EXERCISE OBJECTIVE: Omit any picture, and return the remaining data exactly as written.

DATA FOR THIS TASK:
---*---

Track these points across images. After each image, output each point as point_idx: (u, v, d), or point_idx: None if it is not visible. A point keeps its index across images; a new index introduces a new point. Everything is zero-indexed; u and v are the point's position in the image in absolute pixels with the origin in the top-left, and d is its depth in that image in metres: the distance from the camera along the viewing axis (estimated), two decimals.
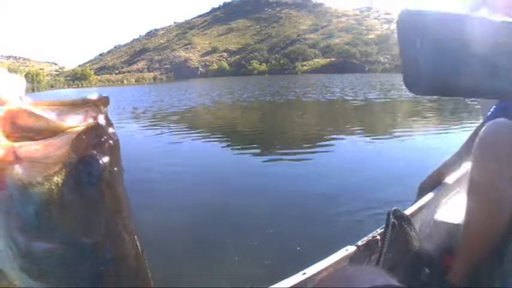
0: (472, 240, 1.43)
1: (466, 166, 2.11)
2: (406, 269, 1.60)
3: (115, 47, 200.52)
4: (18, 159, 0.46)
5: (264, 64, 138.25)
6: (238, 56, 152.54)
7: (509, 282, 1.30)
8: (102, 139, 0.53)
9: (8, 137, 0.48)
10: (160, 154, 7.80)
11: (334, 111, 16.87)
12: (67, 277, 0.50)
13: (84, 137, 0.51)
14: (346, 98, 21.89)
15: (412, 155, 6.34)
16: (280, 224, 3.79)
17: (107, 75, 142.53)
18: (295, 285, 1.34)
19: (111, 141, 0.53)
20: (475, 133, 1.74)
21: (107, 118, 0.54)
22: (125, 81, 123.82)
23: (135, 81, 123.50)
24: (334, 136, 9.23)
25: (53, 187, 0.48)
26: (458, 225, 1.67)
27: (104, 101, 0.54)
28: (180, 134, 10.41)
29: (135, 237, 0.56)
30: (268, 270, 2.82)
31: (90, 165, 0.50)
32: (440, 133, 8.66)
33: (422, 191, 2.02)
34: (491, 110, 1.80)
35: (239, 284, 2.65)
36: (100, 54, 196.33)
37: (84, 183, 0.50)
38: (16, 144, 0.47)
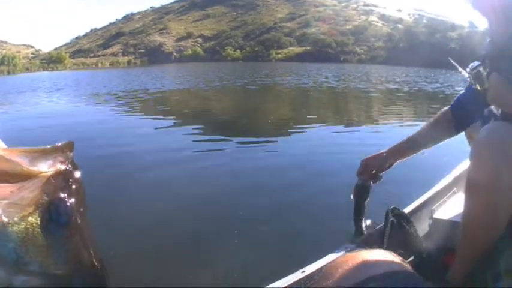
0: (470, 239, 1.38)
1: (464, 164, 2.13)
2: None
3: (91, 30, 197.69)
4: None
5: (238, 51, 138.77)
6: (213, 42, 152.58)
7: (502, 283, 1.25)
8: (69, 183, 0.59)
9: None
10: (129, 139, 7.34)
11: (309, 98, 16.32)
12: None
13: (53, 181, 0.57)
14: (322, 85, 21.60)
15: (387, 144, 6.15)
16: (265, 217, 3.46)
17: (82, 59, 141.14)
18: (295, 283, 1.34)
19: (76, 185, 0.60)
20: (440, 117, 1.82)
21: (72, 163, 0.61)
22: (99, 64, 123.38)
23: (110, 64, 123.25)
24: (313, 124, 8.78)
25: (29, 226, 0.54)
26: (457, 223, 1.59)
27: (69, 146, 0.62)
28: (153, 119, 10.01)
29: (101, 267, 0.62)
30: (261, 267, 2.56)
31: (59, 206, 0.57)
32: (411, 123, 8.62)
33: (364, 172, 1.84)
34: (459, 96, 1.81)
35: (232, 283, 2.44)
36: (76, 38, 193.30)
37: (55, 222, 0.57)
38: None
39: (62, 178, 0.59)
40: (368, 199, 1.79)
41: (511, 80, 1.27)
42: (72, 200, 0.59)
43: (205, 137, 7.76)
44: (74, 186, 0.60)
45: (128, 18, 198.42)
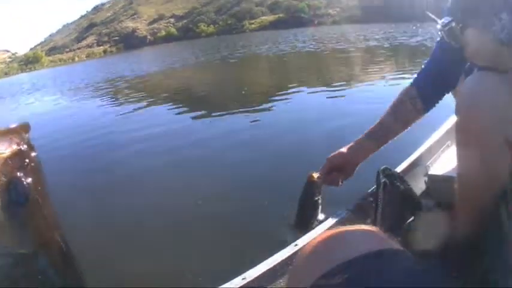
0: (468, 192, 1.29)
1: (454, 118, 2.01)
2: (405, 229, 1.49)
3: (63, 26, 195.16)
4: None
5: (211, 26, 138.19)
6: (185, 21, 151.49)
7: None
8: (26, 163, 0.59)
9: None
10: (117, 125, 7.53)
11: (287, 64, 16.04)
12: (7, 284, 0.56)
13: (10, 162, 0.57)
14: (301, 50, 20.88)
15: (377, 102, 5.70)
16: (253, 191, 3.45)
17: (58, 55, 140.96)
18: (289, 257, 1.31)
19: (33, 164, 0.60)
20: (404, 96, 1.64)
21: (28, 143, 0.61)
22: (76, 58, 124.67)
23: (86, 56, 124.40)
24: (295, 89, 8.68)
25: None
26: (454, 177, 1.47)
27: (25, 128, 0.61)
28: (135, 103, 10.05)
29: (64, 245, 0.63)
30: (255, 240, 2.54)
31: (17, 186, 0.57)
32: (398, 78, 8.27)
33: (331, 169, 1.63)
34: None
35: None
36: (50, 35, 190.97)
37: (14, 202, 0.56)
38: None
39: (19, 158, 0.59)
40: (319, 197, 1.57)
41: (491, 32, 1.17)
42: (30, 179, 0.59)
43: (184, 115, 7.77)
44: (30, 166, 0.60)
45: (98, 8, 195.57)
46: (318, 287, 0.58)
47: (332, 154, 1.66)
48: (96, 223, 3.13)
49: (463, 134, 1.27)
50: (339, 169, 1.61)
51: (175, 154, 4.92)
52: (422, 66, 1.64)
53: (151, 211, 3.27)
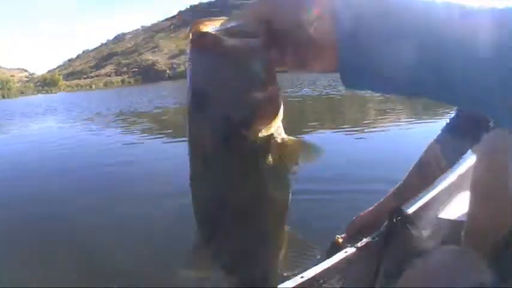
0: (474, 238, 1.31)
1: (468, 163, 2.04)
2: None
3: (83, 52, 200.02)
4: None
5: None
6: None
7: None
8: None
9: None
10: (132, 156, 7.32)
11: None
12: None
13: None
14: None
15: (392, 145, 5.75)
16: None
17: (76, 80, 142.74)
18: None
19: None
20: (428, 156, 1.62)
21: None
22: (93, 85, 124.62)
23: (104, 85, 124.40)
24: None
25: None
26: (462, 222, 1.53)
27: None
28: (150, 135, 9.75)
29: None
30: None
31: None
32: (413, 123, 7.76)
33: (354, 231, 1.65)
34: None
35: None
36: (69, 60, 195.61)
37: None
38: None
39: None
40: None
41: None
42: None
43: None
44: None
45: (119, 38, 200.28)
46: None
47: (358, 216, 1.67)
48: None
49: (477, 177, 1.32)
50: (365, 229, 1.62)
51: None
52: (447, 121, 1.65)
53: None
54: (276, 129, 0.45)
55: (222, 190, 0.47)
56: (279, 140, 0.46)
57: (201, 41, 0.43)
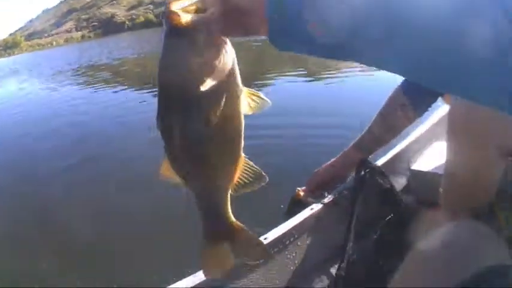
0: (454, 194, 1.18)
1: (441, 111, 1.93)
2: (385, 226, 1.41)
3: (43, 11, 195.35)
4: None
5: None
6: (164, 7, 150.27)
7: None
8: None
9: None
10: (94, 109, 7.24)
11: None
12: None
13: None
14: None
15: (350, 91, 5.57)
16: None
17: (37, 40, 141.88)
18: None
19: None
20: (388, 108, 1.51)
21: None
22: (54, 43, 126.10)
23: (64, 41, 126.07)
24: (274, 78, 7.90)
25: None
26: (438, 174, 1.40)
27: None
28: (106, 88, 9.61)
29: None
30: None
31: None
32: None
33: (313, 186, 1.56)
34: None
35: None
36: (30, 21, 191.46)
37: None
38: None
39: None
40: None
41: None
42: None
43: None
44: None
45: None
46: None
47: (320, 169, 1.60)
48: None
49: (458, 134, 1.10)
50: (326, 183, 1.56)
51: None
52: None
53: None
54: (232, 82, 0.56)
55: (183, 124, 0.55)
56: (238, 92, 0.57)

---*---

RESPONSE:
Track these points across images. After each image, output each point as point_idx: (u, v, d), or point_idx: None if it is not visible. A point keeps its index across images; a new index introduces a new point. Everything is zero-indexed; u and v are the point's position in the image in absolute pixels with the origin in the top-left, and d is its depth in that image in metres: the distance from the camera along the viewing axis (estimated), two decimals.
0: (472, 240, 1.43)
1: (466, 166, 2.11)
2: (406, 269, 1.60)
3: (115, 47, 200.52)
4: (18, 159, 0.46)
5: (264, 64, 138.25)
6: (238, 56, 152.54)
7: (509, 282, 1.30)
8: (102, 139, 0.53)
9: (8, 137, 0.48)
10: (160, 154, 7.80)
11: (334, 111, 16.87)
12: (67, 277, 0.50)
13: (84, 137, 0.51)
14: (346, 98, 21.89)
15: (412, 155, 6.34)
16: (280, 224, 3.79)
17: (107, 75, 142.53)
18: (295, 285, 1.34)
19: (111, 141, 0.53)
20: (475, 133, 1.74)
21: (107, 118, 0.54)
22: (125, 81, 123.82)
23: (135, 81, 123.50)
24: (334, 136, 9.23)
25: (53, 187, 0.48)
26: (458, 225, 1.67)
27: (104, 101, 0.54)
28: (180, 134, 10.41)
29: (135, 237, 0.56)
30: (268, 270, 2.82)
31: (90, 165, 0.50)
32: (440, 133, 8.66)
33: (422, 191, 2.02)
34: (491, 110, 1.80)
35: (239, 284, 2.65)
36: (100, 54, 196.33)
37: (84, 183, 0.50)
38: (16, 144, 0.47)
0: (470, 239, 1.38)
1: (464, 164, 2.13)
2: None
3: (91, 30, 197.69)
4: None
5: (238, 51, 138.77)
6: (213, 42, 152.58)
7: (502, 283, 1.25)
8: (69, 183, 0.59)
9: None
10: (129, 139, 7.34)
11: (309, 98, 16.32)
12: None
13: (53, 181, 0.57)
14: (322, 85, 21.60)
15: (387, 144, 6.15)
16: (265, 217, 3.46)
17: (82, 59, 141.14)
18: (295, 283, 1.34)
19: (76, 185, 0.60)
20: (440, 117, 1.82)
21: (72, 163, 0.61)
22: (99, 64, 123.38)
23: (110, 64, 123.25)
24: (313, 124, 8.78)
25: (29, 226, 0.54)
26: (457, 223, 1.59)
27: (69, 146, 0.62)
28: (153, 119, 10.01)
29: (101, 267, 0.62)
30: (261, 267, 2.56)
31: (59, 206, 0.57)
32: (411, 123, 8.62)
33: (364, 172, 1.84)
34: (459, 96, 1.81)
35: (232, 283, 2.44)
36: (76, 38, 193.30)
37: (55, 222, 0.57)
38: None
39: (62, 178, 0.59)
40: (368, 199, 1.79)
41: (511, 80, 1.27)
42: (72, 200, 0.59)
43: (205, 137, 7.76)
44: (74, 186, 0.60)
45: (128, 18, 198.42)
0: (468, 192, 1.29)
1: (454, 118, 2.01)
2: (405, 229, 1.49)
3: (63, 26, 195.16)
4: None
5: (211, 26, 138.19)
6: (185, 21, 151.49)
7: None
8: (26, 163, 0.59)
9: None
10: (117, 125, 7.53)
11: (287, 64, 16.04)
12: (7, 284, 0.56)
13: (10, 162, 0.57)
14: (301, 50, 20.88)
15: (377, 102, 5.70)
16: (253, 191, 3.45)
17: (58, 55, 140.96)
18: (289, 257, 1.31)
19: (33, 164, 0.60)
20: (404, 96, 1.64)
21: (28, 143, 0.61)
22: (76, 58, 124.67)
23: (86, 56, 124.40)
24: (295, 89, 8.68)
25: None
26: (454, 177, 1.47)
27: (25, 128, 0.61)
28: (135, 103, 10.05)
29: (64, 245, 0.63)
30: (255, 240, 2.54)
31: (17, 186, 0.57)
32: (398, 78, 8.27)
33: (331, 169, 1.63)
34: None
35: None
36: (50, 35, 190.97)
37: (14, 202, 0.56)
38: None
39: (19, 158, 0.59)
40: (319, 197, 1.57)
41: (491, 32, 1.17)
42: (30, 179, 0.59)
43: (184, 115, 7.77)
44: (30, 166, 0.60)
45: (98, 8, 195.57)
46: (318, 287, 0.58)
47: (332, 154, 1.66)
48: (96, 223, 3.13)
49: (463, 134, 1.27)
50: (339, 169, 1.61)
51: (175, 154, 4.92)
52: (422, 66, 1.64)
53: (151, 211, 3.27)
0: (474, 238, 1.31)
1: (468, 163, 2.04)
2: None
3: (83, 52, 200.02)
4: None
5: None
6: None
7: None
8: None
9: None
10: (132, 156, 7.32)
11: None
12: None
13: None
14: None
15: (392, 145, 5.75)
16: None
17: (76, 80, 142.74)
18: None
19: None
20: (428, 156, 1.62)
21: None
22: (93, 85, 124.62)
23: (104, 85, 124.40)
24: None
25: None
26: (462, 222, 1.53)
27: None
28: (150, 135, 9.75)
29: None
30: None
31: None
32: (413, 123, 7.76)
33: (354, 231, 1.65)
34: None
35: None
36: (69, 60, 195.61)
37: None
38: None
39: None
40: None
41: None
42: None
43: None
44: None
45: (119, 38, 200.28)
46: None
47: (358, 216, 1.67)
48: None
49: (477, 177, 1.32)
50: (365, 229, 1.62)
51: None
52: (447, 121, 1.65)
53: None
54: (276, 129, 0.45)
55: (222, 190, 0.47)
56: (279, 140, 0.46)
57: (201, 41, 0.43)
0: (454, 194, 1.18)
1: (441, 111, 1.93)
2: (385, 226, 1.41)
3: (43, 11, 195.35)
4: None
5: None
6: (164, 7, 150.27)
7: None
8: None
9: None
10: (94, 109, 7.24)
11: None
12: None
13: None
14: None
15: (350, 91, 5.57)
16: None
17: (37, 40, 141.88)
18: None
19: None
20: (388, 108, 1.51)
21: None
22: (54, 43, 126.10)
23: (64, 41, 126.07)
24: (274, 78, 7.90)
25: None
26: (438, 174, 1.40)
27: None
28: (106, 88, 9.61)
29: None
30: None
31: None
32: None
33: (313, 186, 1.56)
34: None
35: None
36: (30, 21, 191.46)
37: None
38: None
39: None
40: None
41: None
42: None
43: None
44: None
45: None
46: None
47: (320, 169, 1.60)
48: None
49: (458, 134, 1.10)
50: (326, 183, 1.56)
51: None
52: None
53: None
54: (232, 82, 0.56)
55: (183, 124, 0.55)
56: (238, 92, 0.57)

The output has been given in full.